Für Einbürgerung erforderliche Identitätsklärung auch mittels Zeugenaussagen möglich

Die Ein­bür­ge­rung eines Aus­län­ders in den deut­schen Staats­ver­band setzt unter an­de­rem vor­aus, dass seine Iden­ti­tät und Staats­an­ge­hö­rig­keit ge­klärt sind. Nach einem Urteil des Verwaltungsgerichts Mainz vom 25.03.2022 kön­nen sich hierfür Belege bei einem Feh­len amt­li­cher (Aus­weis-)Do­ku­men­te im Ein­zel­fall auch aus den Er­klä­run­gen und Iden­ti­täts­un­ter­la­gen von Fa­mi­li­en­an­ge­hö­ri­gen im Aus­land er­ge­ben.

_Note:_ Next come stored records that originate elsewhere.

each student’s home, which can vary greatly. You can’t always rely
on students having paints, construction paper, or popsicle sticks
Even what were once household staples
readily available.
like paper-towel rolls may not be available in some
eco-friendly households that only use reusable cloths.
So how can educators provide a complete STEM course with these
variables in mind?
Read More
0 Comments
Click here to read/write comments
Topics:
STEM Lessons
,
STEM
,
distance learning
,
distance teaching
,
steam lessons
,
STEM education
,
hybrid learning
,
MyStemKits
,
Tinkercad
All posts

Einbürgerungsantrag gestellt

Der Kläger ist nach eigenen Angaben somalischer Staatsangehöriger. Er reiste 2011 in das Bundesgebiet ein. Im Rahmen seines Asylverfahrens wurde er als Flüchtling anerkannt und ihm später die Niederlassungserlaubnis erteilt. Im Herbst 2019 stellte der Kläger einen Antrag auf Erwerb der deutschen Staatsangehörigkeit. Er legte dazu einen von der somalischen Botschaft in Berlin ausgestellten Pass und weitere Unterlagen vor, die unter anderem seine Geburt in Somalia und seine somalische Staatsangehörigkeit bestätigen sollten.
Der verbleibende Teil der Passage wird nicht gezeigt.